Last week, the unemployment rate dipped slightly as companies apparently began recalling workers from COVID-19-related furloughs.

But the Federal Reserve announced Wednesday it's not ready to raise interest rates and won’t be for quite some time. 

“In March, we quickly lowered our policy interest rate to near zero, where we expect to keep it until we are confident that the economy has weathered recent events and is on track to achieve our maximum employment and price stability goals,” Federal Reserve Chairman told reporters Wednesday. 

“What the June [Summary of Economic Projections] shows is a general expectation of an economic recovery beginning in the second half of this year and lasting over the next couple of years, supported by interest rates that remain at their current level, near zero,” Powell said.

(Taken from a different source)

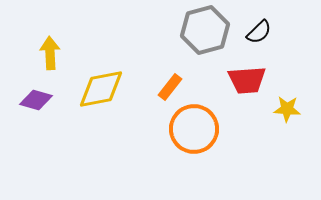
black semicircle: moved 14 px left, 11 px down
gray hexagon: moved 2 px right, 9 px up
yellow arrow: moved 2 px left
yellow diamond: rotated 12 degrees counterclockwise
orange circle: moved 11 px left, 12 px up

In other words, Powell's forecast is for a yearslong recovery, even if the rate of economic growth ticks up next year to closer to 5%, as he expects.

A gradual recovery stands in stark contrast with the White House’s message of a fast so-called Transition to Greatness.

“It was a pretty sobering message from Powell, that at the end of this year that we’d still have unemployment still almost at 10%,” Sarah Binder, a senior fellow at the Brookings Institution, told Newsy. “Powell’s overwhelming message was there is a lot of uncertainty here.”

Despite uncertainty, Powell told reporters he doesn’t think the current economic situation is anything like the Great Depression of the 1930s.

However, he does believe there will be an extended period where it will be difficult for unemployed Americans to find work.